* **Requirement 1**: In the forum thread about feeling unimportant, what day is BlueMoo's birthday?
* **Requirement 2**: Copy the section of the forum thread that opens with the words containing "I find that" and closes with "Marz9734 (May 27, 2014)", swapping "secret" for "joke".

* **Extract**:

┏━━

# I just feel Unimportant



## BlueMoo (May 27, 2014)

I just finished my second year of college, and a group of friends and I have become very close over the past semester. I'm commuting right now so we're all in the same general area.
Here's what's going on: My birthday is on Friday, and one of my friends in this group had her birthday yesterday. Another of my friends made a fun "happy birthday" post for her on facebook and she was like "I love you! I'll see you later!" :blank
We'd been talking about all celebrating together because we'd miss each other when school ended, but now that I actually want to do something with them this week, I feel like they aren't being very enthusiastic about it. I just don't understand. I miss my friends and I sure do hope that they miss me too, but I don't know.
I find that I end up thinking this way pretty often - like when I'm involved with groups of friends, I always at some point manage to be out of the loop over certain things as though I've somehow socially isolated myself. (It's not just with the friends I mentioned above; it's happened with a lot of people.) It's as though my friends have some sort of secret that I'm not a part of and I'm just one of the friends who comes and goes. I hate that feeling, but I don't know what I'm doing to cause it. I want to feel like I'm just as important to my friends as they are to me.


----------



## Marz9734 (May 27, 2014)

I can definitely relate. I also just finished my second year of college and sometimes get that feeling that I am unimportant- like the people who I hang out with need me a whole lot less than I need them. But I try to stop myself from feeling this way and think more positively about myself. I'm sure your friends must like you and care about you. They accepted you as part of their group didn't they? So you must be important to them. They just might not show it or say it all the time because it goes without saying that you are important to them. Hope you feel better. And btw, Happy Birthday!


----------

┗━━

* **Data segment**:
┏━━

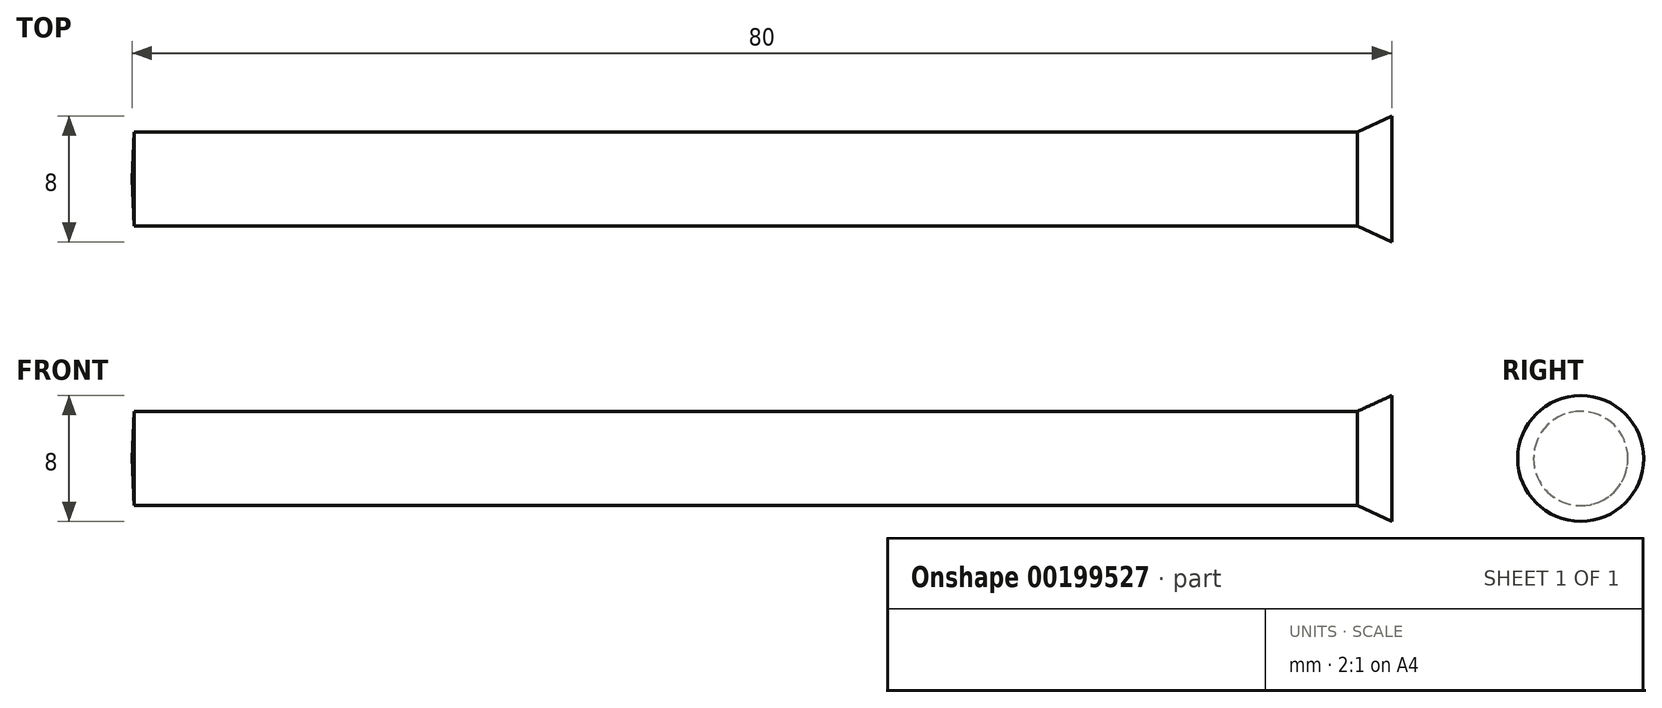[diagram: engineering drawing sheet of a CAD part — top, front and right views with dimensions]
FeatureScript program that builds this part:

┗━━

* **Task solution 1**: Friday.

* **Task solution 2**:
I find that I end up thinking this way pretty often - like when I'm involved with groups of friends, I always at some point manage to be out of the loop over certain things as though I've somehow socially isolated myself. (It's not just with the friends I mentioned above; it's happened with a lot of people.) It's as though my friends have some sort of joke that I'm not a part of and I'm just one of the friends who comes and goes. I hate that feeling, but I don't know what I'm doing to cause it. I want to feel like I'm just as important to my friends as they are to me.


----------



## Marz9734 (May 27, 2014)